Last week, my friend and I drove out to this place of historical pain. It took the walkers more than a month to cover the distance; we drove it in hours. The harsh landscape they negotiated worked in unison with the condition. I am brought to tears and awed by this experience simultaneously. It is a powerfully moving place. I was asked to be there for the dedication of the new museum of the government’s misguided effort to subjugate an unwanted population. On the very ground where, once, cries of the dying, and brutal barkings of orders now stands a memorial in a form of this museum: Bosque Redondo Memorial museum. It is a monument whose time is long overdue. My contribution to the memorial is two large murals depicting the Long Walk itself. Two 16-foot-by-61-foot murals will grace the wall pacifying the restless spirits still so much abound. I am locked in this way to this very important new effort to understand and to hear one another—a monument to tolerance, to compassion and respect. In a strange way, I felt its peace here along the banks of the Pecos River. The ghosts of prisoners and guards still tease my peripheral vision.

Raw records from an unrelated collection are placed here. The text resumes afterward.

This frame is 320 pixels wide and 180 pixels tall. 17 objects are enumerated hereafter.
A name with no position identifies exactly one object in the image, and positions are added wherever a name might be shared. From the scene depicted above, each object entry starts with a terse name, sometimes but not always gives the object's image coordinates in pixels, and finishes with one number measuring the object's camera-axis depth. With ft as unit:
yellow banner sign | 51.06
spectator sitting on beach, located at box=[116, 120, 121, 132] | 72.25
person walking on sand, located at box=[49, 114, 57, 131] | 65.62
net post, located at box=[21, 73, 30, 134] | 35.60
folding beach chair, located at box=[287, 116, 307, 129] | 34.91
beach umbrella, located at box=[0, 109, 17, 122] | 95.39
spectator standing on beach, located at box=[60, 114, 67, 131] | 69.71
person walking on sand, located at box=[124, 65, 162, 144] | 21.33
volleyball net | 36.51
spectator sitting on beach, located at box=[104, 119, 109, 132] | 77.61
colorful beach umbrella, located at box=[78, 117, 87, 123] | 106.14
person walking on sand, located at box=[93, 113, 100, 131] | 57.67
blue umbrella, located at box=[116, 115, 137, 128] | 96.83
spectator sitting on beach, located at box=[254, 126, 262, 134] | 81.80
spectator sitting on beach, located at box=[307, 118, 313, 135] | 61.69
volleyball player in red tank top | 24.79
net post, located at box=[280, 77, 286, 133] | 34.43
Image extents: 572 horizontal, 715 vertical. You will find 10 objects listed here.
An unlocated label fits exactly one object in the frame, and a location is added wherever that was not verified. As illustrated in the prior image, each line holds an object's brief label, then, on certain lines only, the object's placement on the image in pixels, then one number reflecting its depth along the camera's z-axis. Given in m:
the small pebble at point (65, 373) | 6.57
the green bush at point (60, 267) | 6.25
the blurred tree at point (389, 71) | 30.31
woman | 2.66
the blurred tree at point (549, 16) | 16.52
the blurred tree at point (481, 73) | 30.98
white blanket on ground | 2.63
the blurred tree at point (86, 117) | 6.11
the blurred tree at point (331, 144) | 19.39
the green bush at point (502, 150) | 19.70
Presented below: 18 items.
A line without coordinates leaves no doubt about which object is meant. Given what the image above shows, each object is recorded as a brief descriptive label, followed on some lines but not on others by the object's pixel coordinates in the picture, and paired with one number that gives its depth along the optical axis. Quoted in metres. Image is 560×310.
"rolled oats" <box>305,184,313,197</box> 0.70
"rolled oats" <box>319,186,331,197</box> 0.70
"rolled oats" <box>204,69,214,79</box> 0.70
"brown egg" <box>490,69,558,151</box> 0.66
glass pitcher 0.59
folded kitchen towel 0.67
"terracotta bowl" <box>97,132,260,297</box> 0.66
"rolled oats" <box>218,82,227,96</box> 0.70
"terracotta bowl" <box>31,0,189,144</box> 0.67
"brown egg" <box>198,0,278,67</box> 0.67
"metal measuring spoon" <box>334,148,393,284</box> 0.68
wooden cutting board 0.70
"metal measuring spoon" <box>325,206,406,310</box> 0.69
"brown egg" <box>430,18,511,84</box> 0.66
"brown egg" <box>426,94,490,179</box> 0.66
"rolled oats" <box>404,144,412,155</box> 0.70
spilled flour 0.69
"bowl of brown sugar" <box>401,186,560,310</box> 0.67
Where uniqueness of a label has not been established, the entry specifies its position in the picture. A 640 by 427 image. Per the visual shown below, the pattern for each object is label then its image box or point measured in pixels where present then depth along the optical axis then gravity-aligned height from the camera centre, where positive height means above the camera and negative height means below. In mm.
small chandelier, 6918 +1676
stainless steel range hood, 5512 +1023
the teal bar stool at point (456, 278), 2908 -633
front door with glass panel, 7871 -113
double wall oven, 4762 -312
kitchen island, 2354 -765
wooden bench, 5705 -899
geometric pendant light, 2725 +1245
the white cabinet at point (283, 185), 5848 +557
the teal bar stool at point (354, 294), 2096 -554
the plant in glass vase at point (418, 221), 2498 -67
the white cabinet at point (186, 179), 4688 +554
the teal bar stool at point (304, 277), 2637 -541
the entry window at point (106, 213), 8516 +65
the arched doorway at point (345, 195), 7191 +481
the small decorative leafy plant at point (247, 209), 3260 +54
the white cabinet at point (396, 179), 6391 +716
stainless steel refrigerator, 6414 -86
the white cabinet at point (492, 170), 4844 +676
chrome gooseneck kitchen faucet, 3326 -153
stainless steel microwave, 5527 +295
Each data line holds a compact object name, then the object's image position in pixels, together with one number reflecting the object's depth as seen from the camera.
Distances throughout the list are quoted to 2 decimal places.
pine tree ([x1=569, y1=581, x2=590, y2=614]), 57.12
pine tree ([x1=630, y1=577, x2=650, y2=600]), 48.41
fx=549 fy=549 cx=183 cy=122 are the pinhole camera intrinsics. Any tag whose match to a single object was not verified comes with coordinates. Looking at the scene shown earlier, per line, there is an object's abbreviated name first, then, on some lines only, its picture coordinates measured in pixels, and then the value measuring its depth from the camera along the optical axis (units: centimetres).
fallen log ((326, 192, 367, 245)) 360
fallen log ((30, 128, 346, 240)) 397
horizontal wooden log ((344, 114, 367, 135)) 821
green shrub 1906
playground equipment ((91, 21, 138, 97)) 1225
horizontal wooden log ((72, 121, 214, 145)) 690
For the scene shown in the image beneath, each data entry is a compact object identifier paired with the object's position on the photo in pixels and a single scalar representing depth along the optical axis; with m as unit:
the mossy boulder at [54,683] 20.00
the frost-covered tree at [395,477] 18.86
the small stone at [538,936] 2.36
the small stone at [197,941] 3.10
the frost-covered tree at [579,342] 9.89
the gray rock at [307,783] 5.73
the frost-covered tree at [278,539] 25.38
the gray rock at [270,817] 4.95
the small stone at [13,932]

Being on the grounds that held pain, I couldn’t help but wonder why it is that the Indian war still rages, most times subtle and “excusable” especially where we are an obstacle to financial and political gains by others. I know Manifest Destiny still rules the pocketbooks of those who hold power. There are also very clear displays of colonial mindset at times. I feel that little has changed in the decades since the “Indian problem” has been eradicated: “… as long as the river shall run and the grass will grow …” this treaty was to be honored. Somewhere along the way—I don’t know when—the river must’ve stopped running and the grass ceased to grow. We were not told.

Being among all the well-intentioned people at the Bosque supporting this new museum, I felt accepted. I felt that my words will be heard and my visions respected. I shook the hands and peered into the eyes of all well wishers. I read the gestures and heard words of sorrow, apologies and gratitude. I am among friends 500 miles away from Flagstaff.

I sit here below the mighty Doo K,o oos l,iid, sometimes referred to as San Francisco Peaks. I sit here in reverence to her presence. I see her as one of the four Sacred Mountains. I see her as the Western alter of our homeland, the guardian of the sunset palette, dressed in abalone and rainbow. With a heavy heart, I also now see her as a point of controversy and division which need not be. The grand gesture of reconciliations and peace that I was a part of in eastern New Mexico seems so distant and muted in the face of what I have witness these past few years concerning the peaks. The acknowledgement of this humility and finding a spirit path out of it seems hard when you see passionate young people chained to the machinery of destruction, courageously putting it on the line. I salute you.

I made this trip to make peace with my own pain there. I washed it away in the river of Pecos.